Но потом началась Большая война, и Время снова грубо ворвалось в жизнь нашей семьи.
Али Аббаса забрали на фронт. Он был среди тех, кто попал в страшные придонские степи. В марте 1942 года, на «огненный вторник», пришла «похоронка». В доме завесили зеркала, сварили поминальную халву, и Мамед Исрафил сам, надев на нос очки, прочитал из Книги заупокойную. Однако прошло чуть больше месяца, и Мамеда Исрафила неожиданно увезли с работы прямо в отделение НКВД, где от него потребовали, чтобы он в письменной форме официально отрекся от сына, потому как выяснилось — Али Аббас вовсе не умер, а сдался в плен и добровольно перешел на службу к немцам. Мамед Исрафил написал и подписал все, что от него хотели, а, вернувшись домой, велел убрать подальше от греха фотографию сына с комода.
Со станции его уволили.
Прошло еще полгода. Одним ненастным октябрьским вечером у дома остановилась большая черная машина. Из нее вышли два офицера. Мамед Исрафил, решив, что они приехали за ним, стал торопливо прощаться с женой и детьми. Но, как оказалось к счастью, напрасно. Они приехали не за ним, а просто привезли еще одну «похоронку» на Али Аббаса. Оказывается, произошла досадная ошибка. Али Аббас не умер в 1942 году, не был в плену, но зато погиб сейчас где–то в мясорубке под Сталинградом все в тех же страшных придонских степях.
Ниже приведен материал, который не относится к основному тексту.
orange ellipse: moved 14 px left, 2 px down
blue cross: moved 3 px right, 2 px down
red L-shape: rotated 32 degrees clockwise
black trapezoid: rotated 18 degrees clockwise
Фотографию вернули на прежнее место на комоде, а Мамед Исрафил еще раз прочитал ясин.
К тому времени, когда закончилась война, моему отцу исполнилось 15 лет. Настал его черед присматривать за круглыми баклажанами и перцем в маленьком огороде. Теплыми вечерами Мамед Исрафил, лишившийся обоих старших сыновей (Сулейман, не ставший ни великим мудрецом, ни великим полководцем, умер много раньше), на плоской крыше дома учил его играть на кяманче. Кяманча звучала довольно уверенно, но в музыке не было ни начала, ни конца, а только почти космическая пустота. Не рожденный мореходом, отец все–таки иногда смотрел в небо — смотрел или смотрелся, как в зеркало.
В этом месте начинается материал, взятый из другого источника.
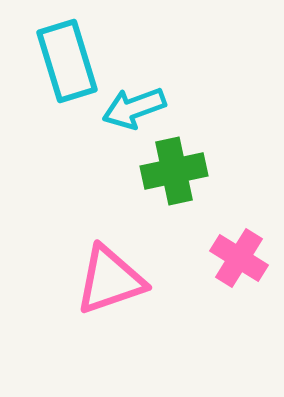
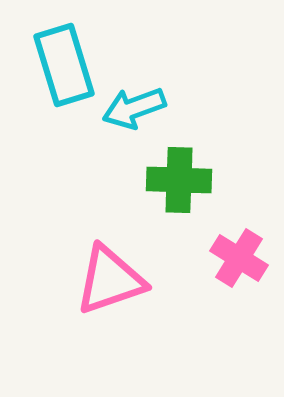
cyan rectangle: moved 3 px left, 4 px down
green cross: moved 5 px right, 9 px down; rotated 14 degrees clockwise
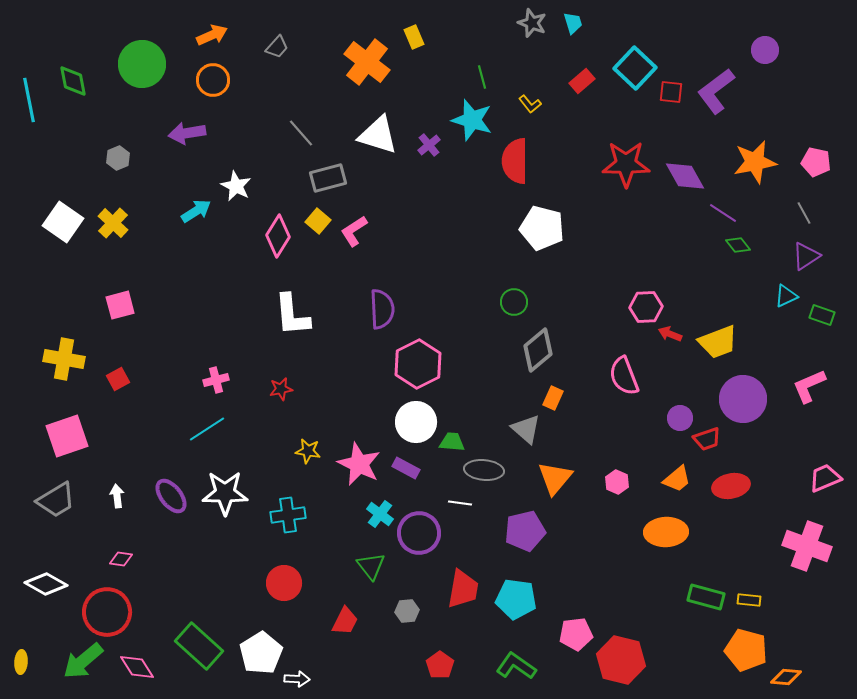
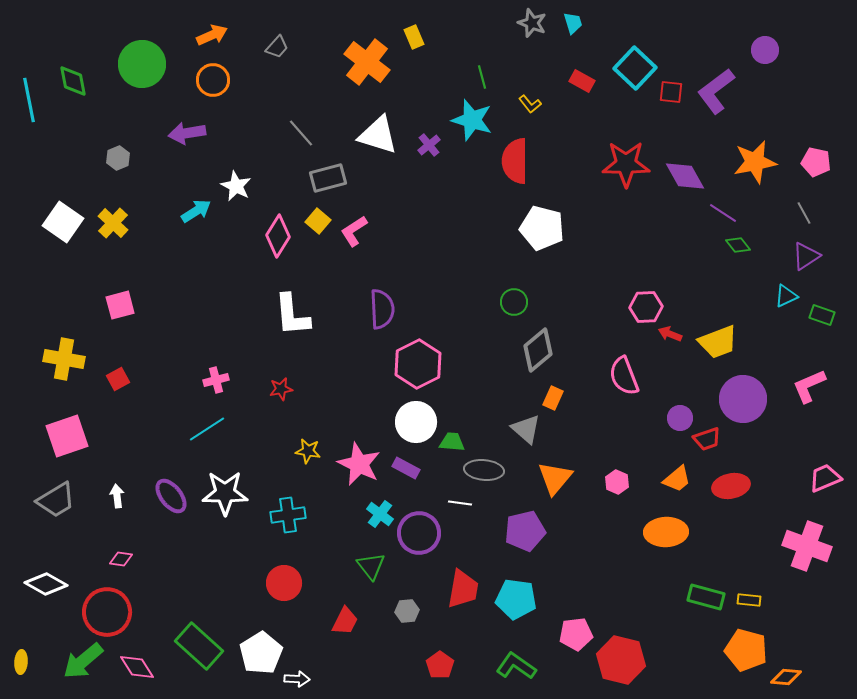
red rectangle at (582, 81): rotated 70 degrees clockwise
Летом 1950 года нежданно вернулся Али Аббас, еще раз восставший из мертвых. По Соломенному свету звезд он нашел дорогу домой. Вернулся не один: рядом с ним была невысокая шатенка с кожей почти бронзового цвета. Она была итальянкой.
Али Аббас торжествующе улыбается, демонстрируя всем вставные титановые зубы.
В действительности, он и не думал погибать ни в первый, ни во второй раз. Но в плен все же попал — к итальянцам. Батрачил на какой–то ферме в Равенне, бежал, оказался у партизан и, кажется, даже был награжден.
Что он делал и где был целых четыре года после окончания войны — не знаю. Может быть, сидел в лагере.
Жена Али Аббаса готовила лазанью с белым сыром и зеленью, а еще пела по вечерам итальянские песни и, несмотря на тонкую талию и забавный птичий акцент, удивительно хорошо умела рожать детей. Делала она это так умело, что тихий дом вскоре заполнился огромным количеством галдящей, дерущейся и вопящей детворы, унаследовавшей смуглую кожу матери, жизнестойкость отца и предприимчивость их деда — Мамеда Исрафила.
Али Аббас поступил работать в железнодорожное депо. До конца жизни водил пригородные электрички.
В 1958 году мой отец — долговязый, с тонкими щетинистыми усиками наподобие тех, что когда–то носил Идрис Халил — сидит с кяманчой в руках на фоне тяжелой бархатной портьеры. Фотография с первого республиканского фестиваля молодежи и студентов. Есть и еще одна, на которой он изображен в составе восточного трио.